Posiblemente algunos de ustedes recuerden la divulgación en España, en los años ochenta, del concepto "línea clara", impulsado aquí por la revista Cairo, que se asoció a una joven corriente del cómic que quería rescatar el aroma gráfico y temático de las historietas de Hergé y otros maestros de la escuela francobelga. Se veía como abanderados de la misma al neerlandés Joost Swarte, que se atribuyó la invención de la etiqueta, pero también a creadores como Ted Benoit, Floc’h, Serge Clerc o Yves Chaland (Lyon, 1957-cercanías de París, 1990), y su desembarco en nuestro país fue acompañado por una absurda polémica, hinchada artificialmente, entre sus seguidores y aquellos que consideraban que la tal línea no era más que una manifestación de neoinfantilismo.
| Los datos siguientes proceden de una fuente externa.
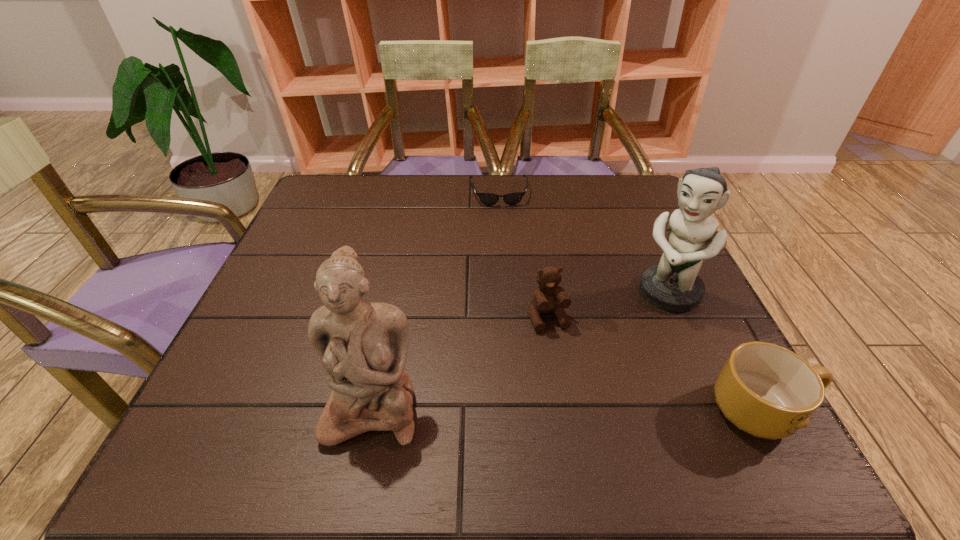
Find the location of `figurine that is positioned at the right edge`. figurine that is positioned at the right edge is located at coordinates (673, 285).

Where is `object at the near right corner`? The height and width of the screenshot is (540, 960). object at the near right corner is located at coordinates (768, 391).

The width and height of the screenshot is (960, 540). Find the location of `free space at the far edge`. free space at the far edge is located at coordinates (371, 192).

Where is `vacant position at the near edge of the desktop`? The image size is (960, 540). vacant position at the near edge of the desktop is located at coordinates (477, 401).

At what (x,y) coordinates should I click in order to perform the action: click on vacant space at the left edge. Please return your answer as a coordinate pair (x, y). The height and width of the screenshot is (540, 960). Looking at the image, I should click on (257, 316).

You are a GUI agent. You are given a task and a screenshot of the screen. Output one action in this format:
    pyautogui.click(x=<x>, y=<y>)
    Task: Click on the free space at the right edge of the desktop
    The image size is (960, 540).
    Given the screenshot: What is the action you would take?
    pyautogui.click(x=674, y=322)

Locate an element on the screen. vacant space at the far left corner of the desktop is located at coordinates (361, 219).

Find the location of a particular element. The image size is (960, 540). vacant space at the far right corner of the desktop is located at coordinates (631, 219).

In the image, there is a desktop. Where is `free space at the near right corner`? The width and height of the screenshot is (960, 540). free space at the near right corner is located at coordinates (664, 399).

Find the location of a particular element. This screenshot has width=960, height=540. free point between the shortest object and the farther figurine is located at coordinates (584, 242).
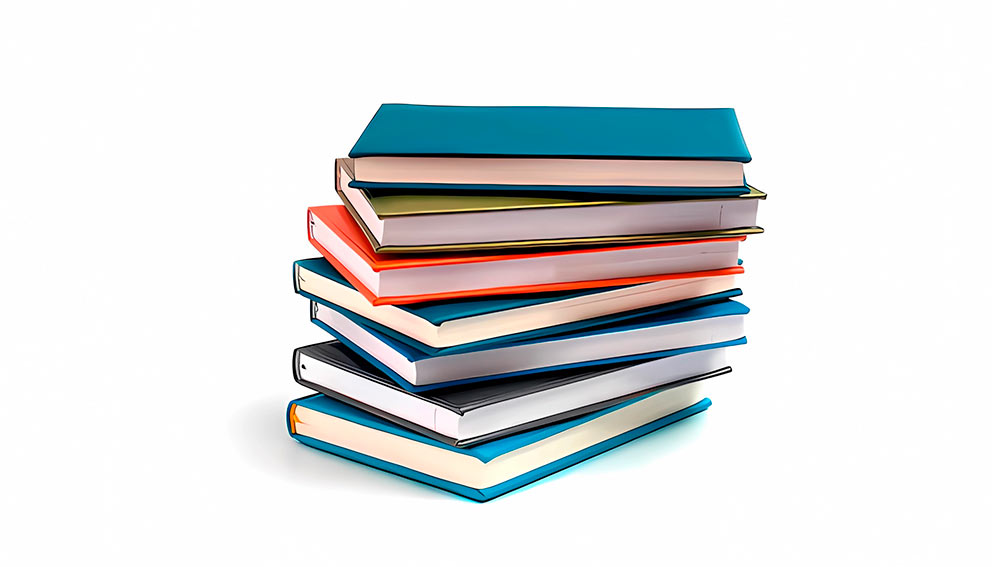
Where is `hardcover books`? This screenshot has height=567, width=992. hardcover books is located at coordinates (517, 168), (498, 218), (503, 269), (512, 311), (549, 352), (530, 400), (547, 447).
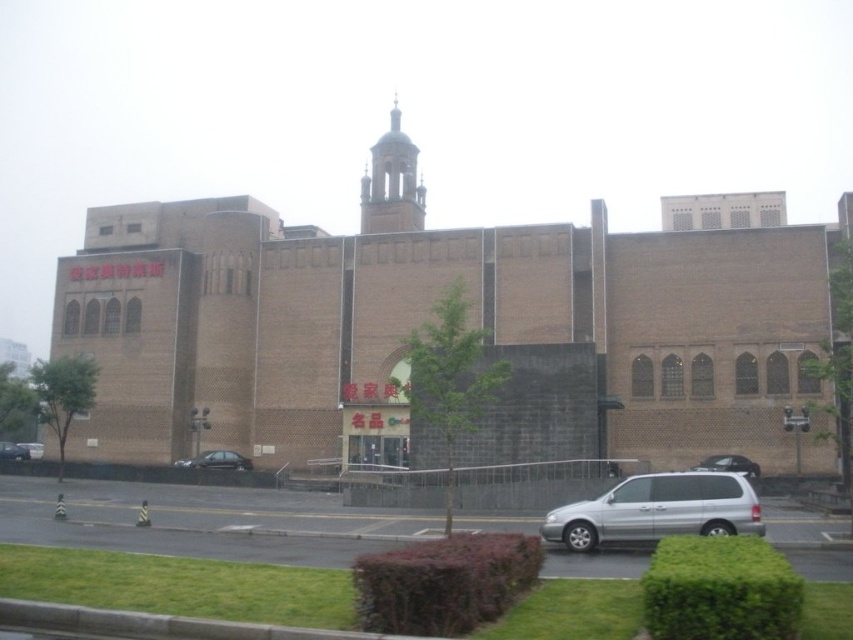
Question: Based on their relative distances, which object is farther from the black matte car at center?

Choices:
 (A) silver metallic van at center
 (B) satin black sedan at lower right
 (C) shiny black sedan at lower left
 (D) matte black sedan at lower left

Answer: (B)

Question: Which point appears farthest from the camera in this image?

Choices:
 (A) (733, 472)
 (B) (28, 456)
 (C) (3, 449)

Answer: (B)

Question: Can you confirm if silver metallic van at center is positioned to the right of satin black sedan at lower right?

Choices:
 (A) no
 (B) yes

Answer: (A)

Question: Which of the following is the farthest from the observer?

Choices:
 (A) pos(233,461)
 (B) pos(18,451)

Answer: (B)

Question: Observing the image, what is the correct spatial positioning of silver metallic van at center in reference to satin black sedan at lower right?

Choices:
 (A) below
 (B) above

Answer: (B)

Question: Can you confirm if satin black sedan at lower right is bigger than matte black sedan at lower left?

Yves Chaland, que era a todas luces uno de los más interesantes de aquel grupo, había sido propulsado desde las páginas de Métal Hurlant, y a él se deben algunos de los personajes más claramente deudores de la nostalgia por las lecturas infantiles de publicaciones belgas como Spirou o Tintin, desde el Jijé que dibujara las aventuras del pequeño y aventurero botones (no se pierdan las peripecias de Spirou y Fantasio en Corazones de acero, publicadas en Dibbuks, que Chaland vio abortadas antes de su finalización), hasta Franquin o Tillieux. Hablo de héroes como Bob Fish (1981), Adolphus Claar (1983) o, muy especialmente, Freddy Lombard (1981), cuyos álbumes El cometa de Cartago o Vacaciones en Budapest, con el auxilio del guionista Yann, son quizá sus piezas maestras.
Desgraciadamente, un accidente de automóvil, en el que también pereció su hija, dio al traste con la carrera del joven Chaland justo en el momento en que sus propuestas se habían apartado netamente de cierta condición de pastiche, aunque tuvieran un punto de ironía en esa revisión, para encarar un modelo personal y más adulto en el que la herencia del pasado actuara solo como un pretexto estético.
Entre la obra que nos dejó, sin embargo, hay una pequeña joya que pasó claramente inadvertida entre nosotros y que, sin lugar a dudas, es la que contiene más de él mismo y de su posición ante la existencia: las andanzas del joven Alberto, que empezaron a frecuentar las páginas de Métal Hurlant en 1982 y que las salpicarían hasta cinco años más tarde.
Aquel pequeño filósofo de entonces deviene, leído hoy, en un abanderado incómodo de lo políticamente incorrecto
El joven Alberto era un muchacho de extracción humilde que vivía en el barrio bruselense de Marolles (en claro homenaje a Hergé), habitado en las primeras décadas del siglo XX por una clase obrera de notoria vocación socialista en la que también pescaba adeptos una extrema derecha que hace acto de presencia en algunas de estas medias páginas y que tenía a la familia y a la patria por pilares fundamentales de su discurso.
Había perdido a su padre tras la paliza que unos sindicalistas le habían propinado por esquirol y vivía con su madre en un humilde piso. Y peroraba sobre todo y sobre todos de una manera que a veces me recordaba al repelente niño Vicente de Rafael Azcona y en otras, por su excesiva verborrea, al Aquiles Talón de Greg.
Nunca acabé de saber en qué años vivía, pues tan pronto aquello parecía la Bruselas de los años cincuenta, como, a medida que avanzaban sus historias, la de los años treinta e incluso anteriores. Pero su amargura y su cinismo, acompañados a menudo de una manifiesta crueldad con el prójimo o los animales, hacían de ese egocéntrico un personaje un tanto sombrío que, no obstante, y en parte debido a su romanticismo enfermizo, podía apelar fácilmente al lado más turbulento de nuestras almas.
Aquel pequeño filósofo, que respondía a la idea de que en cualquier ser acecha un depredador, deviene, leído hoy, en un abanderado incómodo de lo políticamente incorrecto que no nos mueve tanto a la risa como al escepticismo más incisivo y pone en entredicho la acusación de puerilidad que cayó como un anatema sobre esta generación prendida de un tiempo pretérito.